Les co-régulateurs transcriptionnels PGC-1α et PGC-1β sont connus pour leur implication dans le métabolisme énergétique. Alors que PGC-1α est déjà très étudié, peu de données sur le rôle physiopathologique de PGC-1β sont disponibles. L’équipe de Daniel Metzger à l’Institut de génétique et de biologie moléculaire et cellulaire, est parvenue à inactiver spécifiquement PGC-1β dans les fibres musculaires de souris adultes. Ceci a permis de démonter, en collaboration avec les équipes de Bernard Geny à l’université de Strasbourg et Arnaud Ferry à l’université Paris-Descartes, que PGC-1β est essentiel pour une activité mitochondriale optimale dans ces cellules. Cette étude est publiée dans la revue Nature Communications.

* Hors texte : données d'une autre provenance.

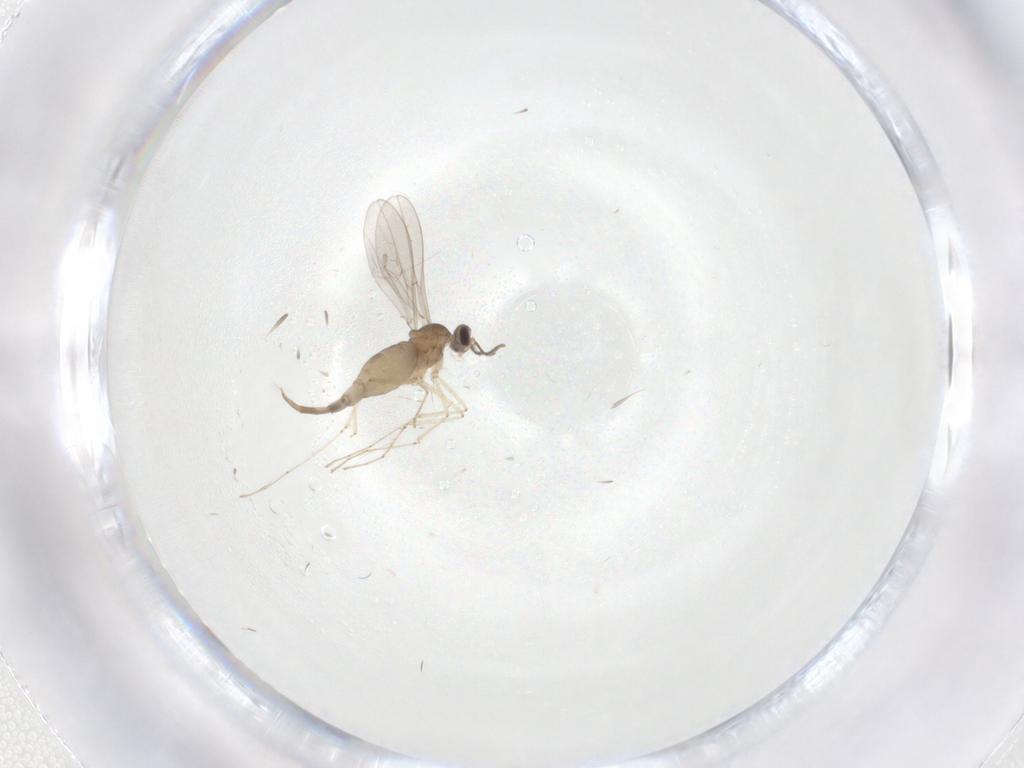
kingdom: Animalia
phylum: Arthropoda
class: Insecta
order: Diptera
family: Cecidomyiidae
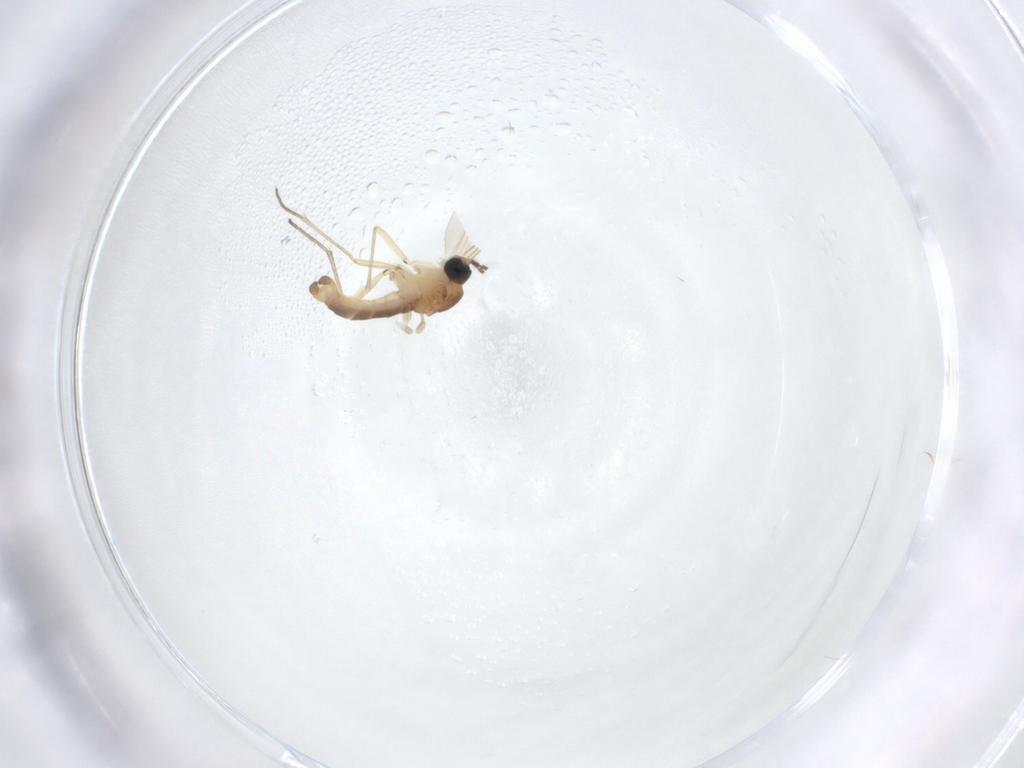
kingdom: Animalia
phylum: Arthropoda
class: Insecta
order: Diptera
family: Sciaridae
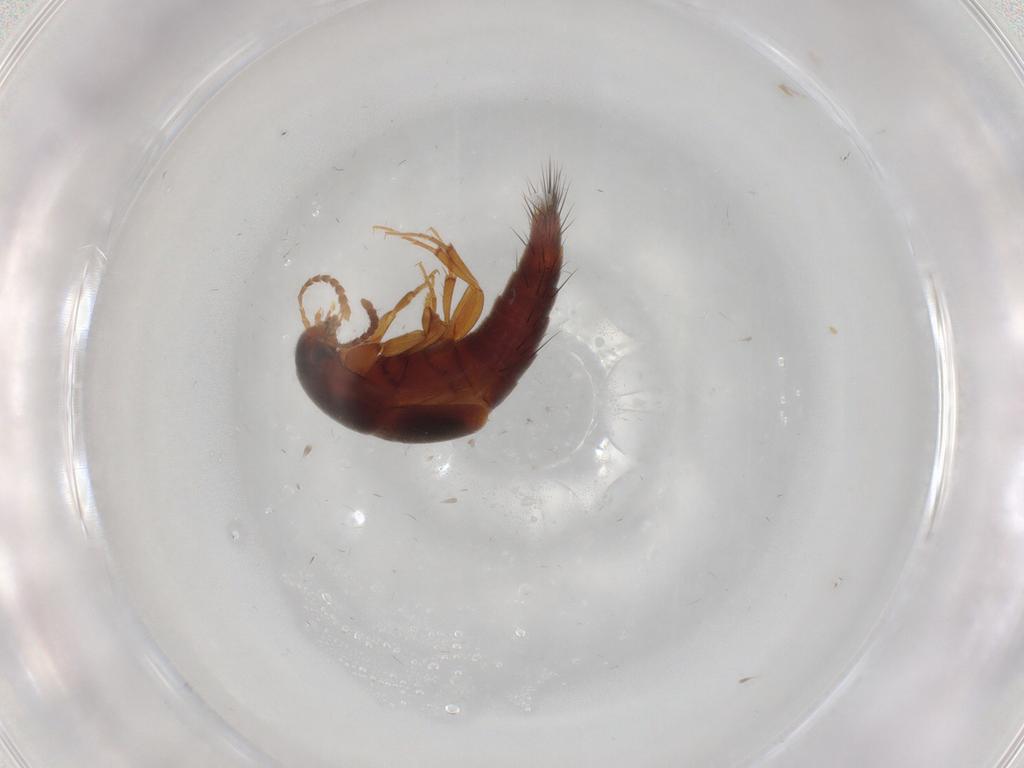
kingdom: Animalia
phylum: Arthropoda
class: Insecta
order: Coleoptera
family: Staphylinidae
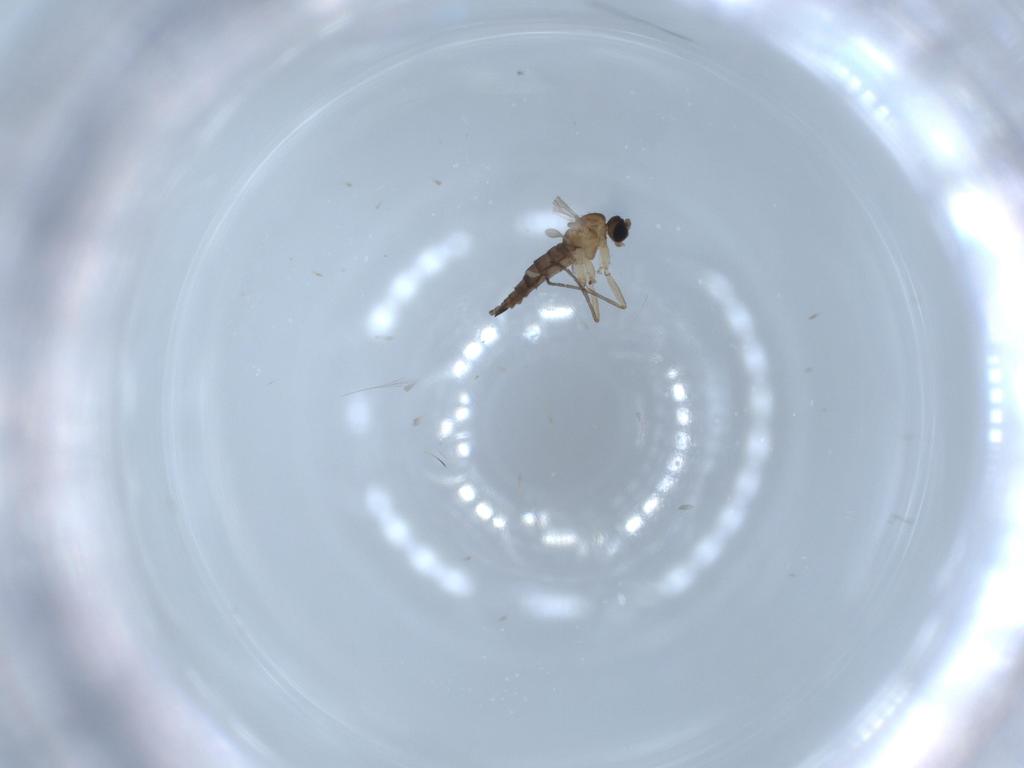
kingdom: Animalia
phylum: Arthropoda
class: Insecta
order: Diptera
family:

Les muscles ont besoin de beaucoup d’énergie pour assurer leurs fonctions. La majeure partie de cette énergie est produite dans des organites cellulaires spécialisés, les mitochondries. Ces dernières, présentes en grand nombre dans les cellules musculaires, utilisent l’oxygène pour transformer l’énergie contenue dans les sucres et les graisses en ATP. Cette molécule est essentielle pour générer les contractions musculaires.
Les co-régulateurs PGC-1α et PGC-1β sont impliqués dans la biogenèse des mitochondries et le métabolisme énergétique. Dans certaines cellules, l’action de l’un peut compenser la perte ou la diminution de l’autre. Alors que les rôles physiopathologiques de PGC-1α dans le muscle sont assez bien définis, ceux de PGC-1β restaient à ce jour largement incompris.
L’équipe de Daniel Metzger est parvenue à inactiver PGC-1β sélectivement dans les fibres musculaires de souris adultes, évitant ainsi une compensation par PGC-1α pouvant se mettre en place durant la formation des muscles. L’étude réalisée en collaboration avec les équipes de Bernard Geny et Arnaud Ferry montre que PGC-1β coordonne l’expression de nombreuses protéines impliquées dans la structure et la fonction des mitochondries. Il participe également à leur détoxification, en éliminant efficacement les dérivés réactifs de l’oxygène générés. Par conséquent, en absence de PGC-1b, bien que le nombre de mitochondries reste inchangé, celles-ci présentent des anomalies structurales et fonctionnelles diminuant leurs performances.

PGC-1β est ainsi un facteur essentiel pour l’activité optimale des muscles. Cependant, les niveaux de ce co-régulateur diminuent avec l’âge dans ce tissu, induisant des faiblesses musculaires. Comme son expression peut être induite par les polyphénols, présents notamment dans le vin rouge, ces résultats ouvrent de nouvelles perspectives pour prévenir et ralentir certaines déficiences musculaires dues à des dysfonctionnements mitochondriaux ou au vieillissement.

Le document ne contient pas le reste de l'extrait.